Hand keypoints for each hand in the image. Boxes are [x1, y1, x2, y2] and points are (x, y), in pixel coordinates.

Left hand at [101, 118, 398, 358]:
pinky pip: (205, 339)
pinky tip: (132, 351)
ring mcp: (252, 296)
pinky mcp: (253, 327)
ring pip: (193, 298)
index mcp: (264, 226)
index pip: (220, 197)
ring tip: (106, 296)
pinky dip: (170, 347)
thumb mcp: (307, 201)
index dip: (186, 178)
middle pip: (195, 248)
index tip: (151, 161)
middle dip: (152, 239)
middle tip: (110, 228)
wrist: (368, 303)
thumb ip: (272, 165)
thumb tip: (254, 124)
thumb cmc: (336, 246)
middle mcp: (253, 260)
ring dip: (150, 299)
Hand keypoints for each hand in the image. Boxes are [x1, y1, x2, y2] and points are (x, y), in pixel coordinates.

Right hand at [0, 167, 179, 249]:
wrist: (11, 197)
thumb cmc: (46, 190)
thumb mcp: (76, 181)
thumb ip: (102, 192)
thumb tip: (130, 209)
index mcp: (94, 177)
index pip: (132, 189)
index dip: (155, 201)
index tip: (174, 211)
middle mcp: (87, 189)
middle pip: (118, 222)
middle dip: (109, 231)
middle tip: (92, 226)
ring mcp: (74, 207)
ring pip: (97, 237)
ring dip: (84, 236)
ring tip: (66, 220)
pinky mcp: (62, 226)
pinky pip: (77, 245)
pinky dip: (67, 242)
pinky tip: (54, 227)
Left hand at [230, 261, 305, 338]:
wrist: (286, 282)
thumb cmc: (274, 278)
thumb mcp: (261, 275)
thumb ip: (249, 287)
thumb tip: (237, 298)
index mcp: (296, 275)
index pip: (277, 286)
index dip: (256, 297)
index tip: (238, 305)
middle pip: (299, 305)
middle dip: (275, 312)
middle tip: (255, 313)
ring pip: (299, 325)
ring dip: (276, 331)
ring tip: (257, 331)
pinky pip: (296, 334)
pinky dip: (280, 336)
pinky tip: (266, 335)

**WHAT YOU WILL DO:** All of the material should be given again, character for character.

**SOLUTION BELOW:**
Hand keypoints for each hand in the image. Boxes are [x1, y1, x2, y2] and points are (x, y), in pixel coordinates.

Left hand at [101, 118, 398, 358]:
pinky pip: (205, 339)
pinky tip: (132, 351)
ring mcp: (252, 296)
pinky mcp: (253, 327)
ring pip: (193, 298)
index mcp: (264, 226)
index pip: (220, 197)
ring tip: (106, 296)
pinky dip: (170, 347)
thumb mcp: (307, 201)
index dip: (186, 178)
middle pip: (195, 248)
index tip: (151, 161)
middle dip: (152, 239)
middle tip: (110, 228)
wrist: (368, 303)
thumb ip: (272, 165)
thumb tip: (254, 124)
thumb cmc: (336, 246)
middle mcp: (253, 260)
ring dip: (150, 299)
Hand keypoints for each hand in the image. Boxes are [x1, y1, x2, y2] and points are (x, y), in pixel coordinates.

Right hand at [0, 167, 179, 249]:
wrist: (11, 197)
thumb cmc: (46, 190)
thumb mcp: (76, 181)
thumb ip: (102, 192)
thumb tip: (130, 209)
index mcp: (94, 177)
index pip: (132, 189)
index dip: (155, 201)
index tip: (174, 211)
middle mcp: (87, 189)
middle pip: (118, 222)
middle dip: (109, 231)
middle tip: (92, 226)
ring mcp: (74, 207)
ring pip: (97, 237)
ring dip: (84, 236)
ring tip: (66, 220)
pinky mcp: (62, 226)
pinky pip: (77, 245)
pinky dip: (67, 242)
pinky tip: (54, 227)
Left hand at [230, 261, 305, 338]:
wrist: (286, 282)
thumb cmc: (274, 278)
thumb mcp: (261, 275)
thumb ip: (249, 287)
thumb tip: (237, 298)
index mcp: (296, 275)
index pip: (277, 286)
index dip: (256, 297)
index tip: (238, 305)
middle pip: (299, 305)
middle dip: (275, 312)
middle tip: (255, 313)
ring pip: (299, 325)
ring dip: (276, 331)
ring tip: (257, 331)
pinky pip: (296, 334)
pinky dip: (280, 336)
pinky tip: (266, 335)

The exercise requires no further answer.